Train on 60816 samples, validate on 15204 samples

Epoch 5/10
60816/60816 [==============================] - 111s 2ms/sample - loss: 0.1630 - accuracy: 0.9604 - val_loss: 0.1641 - val_accuracy: 0.9605
Epoch 6/10
60816/60816 [==============================] - 111s 2ms/sample - loss: 0.1599 - accuracy: 0.9603 - val_loss: 0.1595 - val_accuracy: 0.9605
Epoch 7/10
60816/60816 [==============================] - 111s 2ms/sample - loss: 0.1576 - accuracy: 0.9604 - val_loss: 0.1590 - val_accuracy: 0.9604
Epoch 8/10
60816/60816 [==============================] - 111s 2ms/sample - loss: 0.1556 - accuracy: 0.9604 - val_loss: 0.1610 - val_accuracy: 0.9605
Epoch 9/10
60816/60816 [==============================] - 111s 2ms/sample - loss: 0.1536 - accuracy: 0.9604 - val_loss: 0.1558 - val_accuracy: 0.9603
Epoch 10/10
60816/60816 [==============================] - 111s 2ms/sample - loss: 0.1542 - accuracy: 0.9604 - val_loss: 0.1602 - val_accuracy: 0.9599

history gives a summary of all the accuracies and losses calculated after each epoch.

PYTHON

history.history

OUTPUT

{'accuracy': [0.95417327, 0.9592706, 0.95992833, 0.96033937, 0.96037227, 0.9603065, 0.9604052, 0.960438, 0.9603887, 0.9604052], 'loss': [0.21693714527215763, 0.17656464240582592, 0.16882949567384484, 0.16588703954582057, 0.16303560407957227, 0.15994301885150822, 0.15763013028843298, 0.15563193596928912, 0.1535658989747522, 0.1542411554370529], 'val_accuracy': [0.9600763, 0.9600763, 0.96033937, 0.9604052, 0.9604709, 0.9604709, 0.9604052, 0.9604709, 0.9602736, 0.959879], 'val_loss': [0.17092196812710614, 0.1765108920851371, 0.16735200087523436, 0.1662461552617033, 0.16413307644895303, 0.1594827836499469, 0.15897791552088097, 0.16101698756464938, 0.15578439738331923, 0.16016060526129197]}

The charts below plot model accuracy and model loss: training accuracy vs validation accuracy, and training loss vs validation loss.

PYTHON

def plot_learningCurve(history, epoch):
  # Plot training & validation accuracy values
  epoch_range = range(1, epoch+1)
  plt.plot(epoch_range, history.history['accuracy'])
  plt.plot(epoch_range, history.history['val_accuracy'])
  plt.title('Model accuracy')
  plt.ylabel('Accuracy')
  plt.xlabel('Epoch')
  plt.legend(['Train', 'Val'], loc='upper left')
  plt.show()

  # Plot training & validation loss values
  plt.plot(epoch_range, history.history['loss'])
  plt.plot(epoch_range, history.history['val_loss'])
  plt.title('Model loss')
  plt.ylabel('Loss')
  plt.xlabel('Epoch')
  plt.legend(['Train', 'Val'], loc='upper left')
  plt.show()

plot_learningCurve(history, 10)

Line chart showing training and validation accuracy converging near 96% over 10 epochs

The loss plot confirms the same trend, with both curves falling steadily and no sign of divergence:

Line chart showing training and validation loss both decreasing from ~0.22 to ~0.16 over 10 epochs

The model reached 96% accuracy.

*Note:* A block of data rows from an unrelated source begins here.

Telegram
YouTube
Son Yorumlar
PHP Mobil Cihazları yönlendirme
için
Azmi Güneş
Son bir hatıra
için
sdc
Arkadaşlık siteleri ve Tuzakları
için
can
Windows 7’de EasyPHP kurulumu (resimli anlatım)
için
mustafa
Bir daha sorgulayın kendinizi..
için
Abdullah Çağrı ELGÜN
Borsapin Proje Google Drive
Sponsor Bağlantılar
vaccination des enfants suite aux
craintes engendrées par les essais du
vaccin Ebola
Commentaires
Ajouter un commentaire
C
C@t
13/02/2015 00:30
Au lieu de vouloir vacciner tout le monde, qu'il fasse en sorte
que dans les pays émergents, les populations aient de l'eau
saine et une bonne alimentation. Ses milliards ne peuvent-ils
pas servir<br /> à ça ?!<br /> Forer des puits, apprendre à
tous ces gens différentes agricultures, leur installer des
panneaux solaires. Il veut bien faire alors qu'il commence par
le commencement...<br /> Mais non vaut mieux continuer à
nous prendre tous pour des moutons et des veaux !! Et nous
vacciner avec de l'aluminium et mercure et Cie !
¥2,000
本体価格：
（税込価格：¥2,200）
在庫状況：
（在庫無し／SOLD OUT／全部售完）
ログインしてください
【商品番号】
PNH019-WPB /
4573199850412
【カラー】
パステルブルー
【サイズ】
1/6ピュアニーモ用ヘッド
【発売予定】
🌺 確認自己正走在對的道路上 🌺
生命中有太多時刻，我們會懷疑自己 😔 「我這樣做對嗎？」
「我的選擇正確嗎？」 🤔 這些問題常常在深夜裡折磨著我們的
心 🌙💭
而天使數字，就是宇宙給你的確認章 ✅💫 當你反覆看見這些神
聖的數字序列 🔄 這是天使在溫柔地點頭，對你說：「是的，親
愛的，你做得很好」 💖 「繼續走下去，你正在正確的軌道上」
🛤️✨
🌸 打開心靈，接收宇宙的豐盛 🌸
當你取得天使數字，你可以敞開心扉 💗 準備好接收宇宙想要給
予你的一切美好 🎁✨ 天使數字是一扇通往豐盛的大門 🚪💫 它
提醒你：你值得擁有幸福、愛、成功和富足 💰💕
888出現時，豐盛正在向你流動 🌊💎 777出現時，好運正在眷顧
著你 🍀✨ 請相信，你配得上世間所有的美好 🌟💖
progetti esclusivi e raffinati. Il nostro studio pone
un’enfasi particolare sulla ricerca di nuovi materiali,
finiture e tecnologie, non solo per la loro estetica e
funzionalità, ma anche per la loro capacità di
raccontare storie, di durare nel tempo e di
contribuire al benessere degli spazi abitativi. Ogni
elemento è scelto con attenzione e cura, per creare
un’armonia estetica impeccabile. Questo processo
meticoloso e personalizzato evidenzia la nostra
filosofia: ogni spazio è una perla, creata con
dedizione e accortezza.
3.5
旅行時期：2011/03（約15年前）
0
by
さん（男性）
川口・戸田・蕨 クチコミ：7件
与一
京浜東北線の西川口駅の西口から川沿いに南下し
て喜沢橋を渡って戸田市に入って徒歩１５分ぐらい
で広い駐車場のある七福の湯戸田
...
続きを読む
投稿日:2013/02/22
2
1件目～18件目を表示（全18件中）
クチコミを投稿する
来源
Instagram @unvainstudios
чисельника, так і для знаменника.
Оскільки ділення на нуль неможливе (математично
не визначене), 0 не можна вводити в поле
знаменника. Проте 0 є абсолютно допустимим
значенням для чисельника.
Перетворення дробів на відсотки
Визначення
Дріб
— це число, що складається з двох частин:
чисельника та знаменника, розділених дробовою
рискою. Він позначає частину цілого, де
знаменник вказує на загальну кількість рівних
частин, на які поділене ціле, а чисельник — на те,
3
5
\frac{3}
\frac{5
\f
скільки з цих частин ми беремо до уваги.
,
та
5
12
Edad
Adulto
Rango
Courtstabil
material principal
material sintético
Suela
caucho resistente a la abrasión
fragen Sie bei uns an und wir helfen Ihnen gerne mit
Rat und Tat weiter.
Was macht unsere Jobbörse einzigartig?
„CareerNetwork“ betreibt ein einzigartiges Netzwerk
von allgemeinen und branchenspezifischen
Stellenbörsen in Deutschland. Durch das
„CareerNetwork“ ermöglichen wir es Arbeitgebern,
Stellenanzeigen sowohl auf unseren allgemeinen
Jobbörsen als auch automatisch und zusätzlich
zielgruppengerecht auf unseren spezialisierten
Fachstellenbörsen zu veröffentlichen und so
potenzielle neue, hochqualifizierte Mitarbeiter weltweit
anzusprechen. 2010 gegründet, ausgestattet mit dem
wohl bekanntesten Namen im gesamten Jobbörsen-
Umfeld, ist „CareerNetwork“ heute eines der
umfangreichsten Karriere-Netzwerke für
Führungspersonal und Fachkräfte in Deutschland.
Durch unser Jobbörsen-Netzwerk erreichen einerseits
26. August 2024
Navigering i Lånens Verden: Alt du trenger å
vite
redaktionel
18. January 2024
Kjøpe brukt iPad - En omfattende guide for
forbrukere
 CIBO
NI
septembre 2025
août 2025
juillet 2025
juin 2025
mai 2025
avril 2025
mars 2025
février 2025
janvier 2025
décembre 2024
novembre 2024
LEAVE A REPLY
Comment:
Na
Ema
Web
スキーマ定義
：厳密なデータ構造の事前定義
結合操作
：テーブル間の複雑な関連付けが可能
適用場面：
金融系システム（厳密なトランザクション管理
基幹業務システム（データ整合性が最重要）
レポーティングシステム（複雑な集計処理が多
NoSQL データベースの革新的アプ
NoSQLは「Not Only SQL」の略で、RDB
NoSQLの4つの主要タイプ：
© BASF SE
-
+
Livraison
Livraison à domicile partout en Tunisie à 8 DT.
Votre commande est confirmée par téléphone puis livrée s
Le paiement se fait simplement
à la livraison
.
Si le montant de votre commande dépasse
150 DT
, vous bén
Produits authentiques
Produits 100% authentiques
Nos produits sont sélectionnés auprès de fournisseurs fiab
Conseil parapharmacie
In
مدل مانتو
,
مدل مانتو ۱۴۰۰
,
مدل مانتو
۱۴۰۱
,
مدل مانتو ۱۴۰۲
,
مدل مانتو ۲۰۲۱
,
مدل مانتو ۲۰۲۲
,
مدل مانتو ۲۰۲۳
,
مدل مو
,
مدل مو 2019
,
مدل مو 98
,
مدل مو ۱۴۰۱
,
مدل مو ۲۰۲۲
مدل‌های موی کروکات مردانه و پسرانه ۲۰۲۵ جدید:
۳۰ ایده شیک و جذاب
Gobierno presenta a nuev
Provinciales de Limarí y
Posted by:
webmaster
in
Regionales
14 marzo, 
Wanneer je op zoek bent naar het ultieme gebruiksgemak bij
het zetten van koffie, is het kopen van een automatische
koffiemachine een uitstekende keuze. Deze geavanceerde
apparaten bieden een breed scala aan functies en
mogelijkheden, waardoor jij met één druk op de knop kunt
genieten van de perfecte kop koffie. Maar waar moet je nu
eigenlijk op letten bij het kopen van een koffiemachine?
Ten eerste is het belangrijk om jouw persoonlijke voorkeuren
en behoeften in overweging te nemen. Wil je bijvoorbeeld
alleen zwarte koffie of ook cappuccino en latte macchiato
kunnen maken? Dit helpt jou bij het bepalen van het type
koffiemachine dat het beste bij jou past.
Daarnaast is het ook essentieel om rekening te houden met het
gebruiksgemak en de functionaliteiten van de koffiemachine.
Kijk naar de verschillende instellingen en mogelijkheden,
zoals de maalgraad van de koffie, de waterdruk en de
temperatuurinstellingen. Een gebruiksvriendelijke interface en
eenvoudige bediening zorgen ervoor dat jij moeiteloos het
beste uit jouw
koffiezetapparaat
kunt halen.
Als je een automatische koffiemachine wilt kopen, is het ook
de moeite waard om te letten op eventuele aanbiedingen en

Convolutional neural networks with appropriate feature selection can build an effective model for this dataset. Feature selection enables the machine learning algorithm to train faster, reduces model complexity, and can improve accuracy when the right subset is chosen.

Conclusion

In this blog, we built a 1D CNN to predict bank customer satisfaction from 370 raw features. We removed constant, quasi-constant, and duplicate features, which shrank the dataset to 256 useful columns. We trained on 60,816 samples for 10 epochs, and the model reached about 96% accuracy on the held-out test set. The training and validation curves tracked closely throughout.

Key takeaways:

Feature selection (variance thresholding and duplicate removal) cut 370 features to 256 without losing predictive power. Smaller inputs mean faster training and less risk of overfitting.
1D CNNs can classify structured tabular data by treating each feature as a step in a sequence. We do not need recurrent layers for this task.
StandardScaler is a must before we feed tabular data to a CNN. Without it, large-value features would dominate the filters.

Next steps:

Apply the same 1D CNN approach to IMDB Sentiment Classification to see how convolutional filters work on text sequences.
Try Human Activity Recognition with Accelerometer Data for another 1D sequence classification problem.
Experiment with adding more convolutional blocks or a higher learning rate schedule to push accuracy above 96%.